We built up the developer documentation as we went along. In particular, we documented specific instructions to implement a new data type, aimed at developers with no prior knowledge of Geo. These instructions have since been moved to issue templates. For example, this is the template for adding support to a new Git repository type. This caught a lot of would-be pain points for users of the framework.
Finally, we released Geo supports replicating GitLab Package Registries in GitLab 13.2!
Reaping the benefits
Following the release of Geo support for Package Registries, we added support for many new data types in quick succession. Automatic verification was added to the framework. This recently culminated in a non-Geo engineer implementing replication and verification for a new data type, within one month!
- In GitLab 13.5, Geo replicates external merge request diffs and Terraform state files. These were added by Geo engineers who had been less involved in building the framework. Many refinements to the framework, and especially to the documentation, came out of this.
- In GitLab 13.7, Geo supports replicating Versioned Snippets. This was also added by a Geo engineer, and it was the first Git repository type in the framework, so it required more work than adding new Blob types.
- In GitLab 13.10:
- GitLab 13.11:
- GitLab 13.12:
- An already supported data type, LFS objects, is migrated to the framework under feature flag. Following this will be the migration of "Uploads" and "CI Job artifacts", and then deleting thousands of lines of code. This should improve both reliability and velocity, for example, verification will be added to these data types.

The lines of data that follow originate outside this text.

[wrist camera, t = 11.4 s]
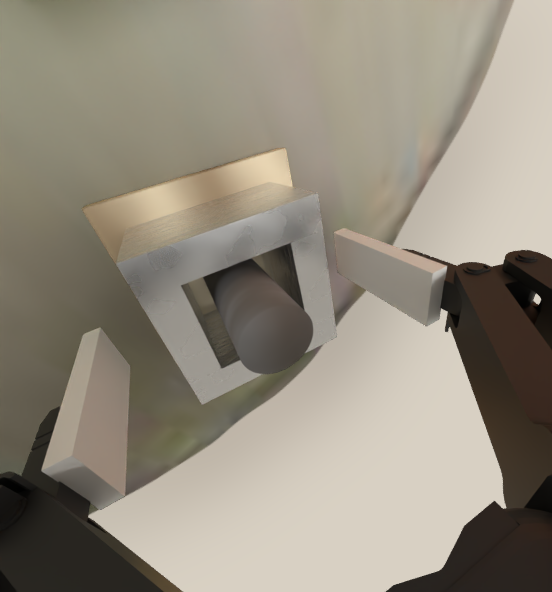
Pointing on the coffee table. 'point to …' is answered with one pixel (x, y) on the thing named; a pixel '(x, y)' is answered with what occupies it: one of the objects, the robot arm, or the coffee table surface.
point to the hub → (221, 254)
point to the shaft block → (229, 281)
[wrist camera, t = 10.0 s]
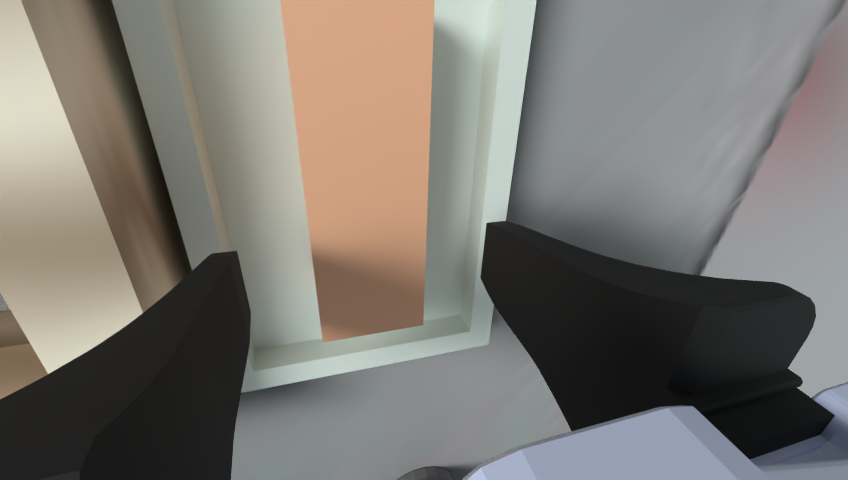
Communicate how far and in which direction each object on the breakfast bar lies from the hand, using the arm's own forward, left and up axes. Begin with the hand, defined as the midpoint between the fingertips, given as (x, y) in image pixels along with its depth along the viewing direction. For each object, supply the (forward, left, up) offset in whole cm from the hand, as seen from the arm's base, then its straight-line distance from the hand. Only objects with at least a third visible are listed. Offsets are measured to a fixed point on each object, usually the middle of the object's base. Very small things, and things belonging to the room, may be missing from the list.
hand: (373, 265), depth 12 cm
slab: (+2, 0, -4) cm, 4 cm away
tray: (+1, 0, -4) cm, 5 cm away
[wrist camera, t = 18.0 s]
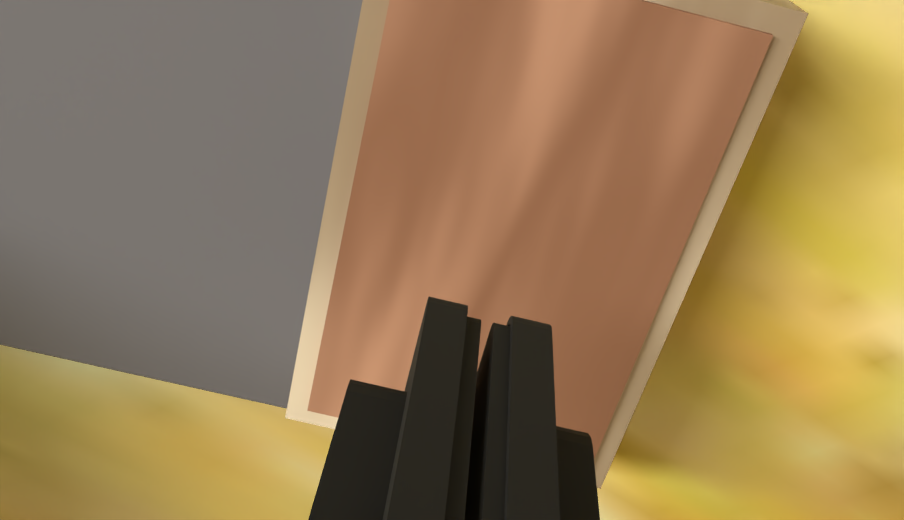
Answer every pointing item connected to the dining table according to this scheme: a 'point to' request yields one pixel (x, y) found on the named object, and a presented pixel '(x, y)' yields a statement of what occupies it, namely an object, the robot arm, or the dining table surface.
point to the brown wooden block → (532, 184)
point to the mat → (168, 182)
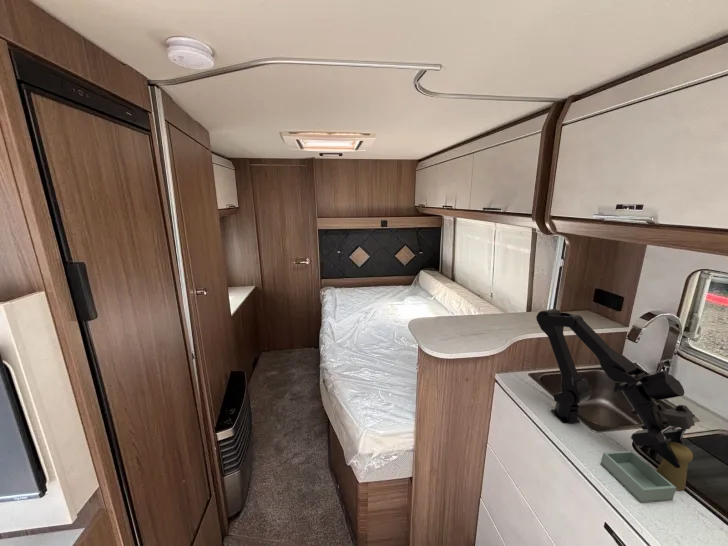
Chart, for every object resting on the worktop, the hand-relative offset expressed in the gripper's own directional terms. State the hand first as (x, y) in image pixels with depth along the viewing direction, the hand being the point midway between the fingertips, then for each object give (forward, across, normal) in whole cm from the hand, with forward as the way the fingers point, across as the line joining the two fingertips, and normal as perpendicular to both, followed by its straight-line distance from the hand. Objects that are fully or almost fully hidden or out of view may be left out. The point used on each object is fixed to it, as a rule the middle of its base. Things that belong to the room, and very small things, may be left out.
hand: (683, 464), depth 82 cm
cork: (+4, 0, +6) cm, 7 cm away
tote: (+1, -9, +9) cm, 13 cm away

- In GitLab 12.9, we replicated ~56% of all data types (13 out of 23 in total) and verified ~22%.
- In GitLab 13.11, we replicate ~86% of all data types (25 out of 29 in total) and verify ~45%.
- In the last year, GitLab released six new features that needed Geo support. We replicate 100% of those new features and verify ~57%.
What did it cost?
For comparison, it took around 3.5 months to implement replication of Design repositories. It took around 6 months to implement the framework for replication of Package files. So the cost to produce the framework for replication was roughly 2.5 months of work.
We don't really have a comparable for implementation of verification, but it looked like it would take about 3 months to implement for a single data type, while it took about 4 months total to implement for Package files and simultaneously add to the framework, for a cost of about 1 month.
Given that new data types now take about 1 month to implement replication and verification, the work to produce the framework paid for itself with the implementation of a single data type. All the rest of the benefits and time saved are more icing on the cake.
My only regret is that we should have done it sooner. I intend to be more cognizant of this kind of opportunity in the future.
What to expect in the future
- Already supported data types will be migrated into the framework
- New features will be added more quickly, for example, verification will be rolled out for all Blob and Git repository data types
- Duplication will be further reduced, for example, by leveraging Rails generators
Huge thanks to everyone who contributed to closing the gap on replicating everything in Geo!